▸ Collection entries
* * *
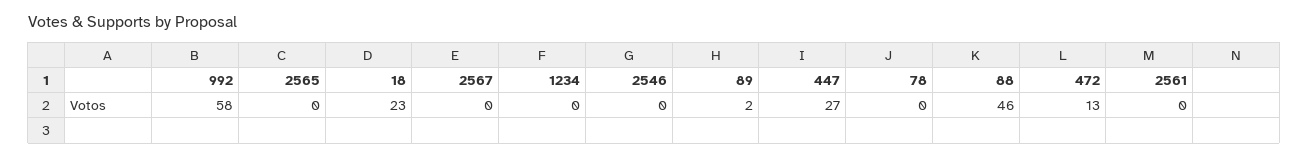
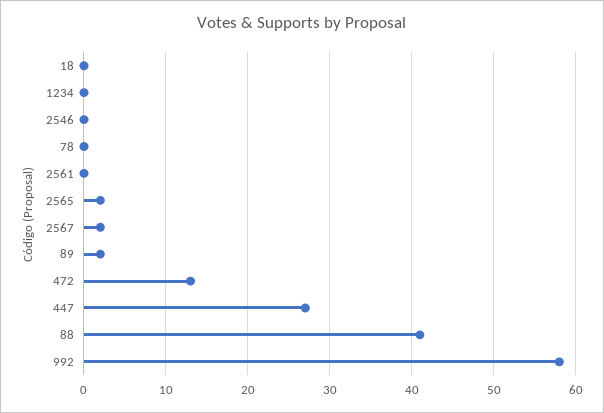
  {
    "992": 58,
-   "2565": 0,
+   "2565": 2,
-   "18": 23,
+   "18": 0,
-   "2567": 0,
+   "2567": 2,
    "1234": 0,
    "2546": 0,
    "89": 2,
    "447": 27,
    "78": 0,
-   "88": 46,
+   "88": 41,
    "472": 13,
    "2561": 0
  }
* * *
▸ Task item
Every entry above should be restated word for word, with the images left out.

▸ Task output
  {
    "992": 58,
-   "2565": 0,
+   "2565": 2,
-   "18": 23,
+   "18": 0,
-   "2567": 0,
+   "2567": 2,
    "1234": 0,
    "2546": 0,
    "89": 2,
    "447": 27,
    "78": 0,
-   "88": 46,
+   "88": 41,
    "472": 13,
    "2561": 0
  }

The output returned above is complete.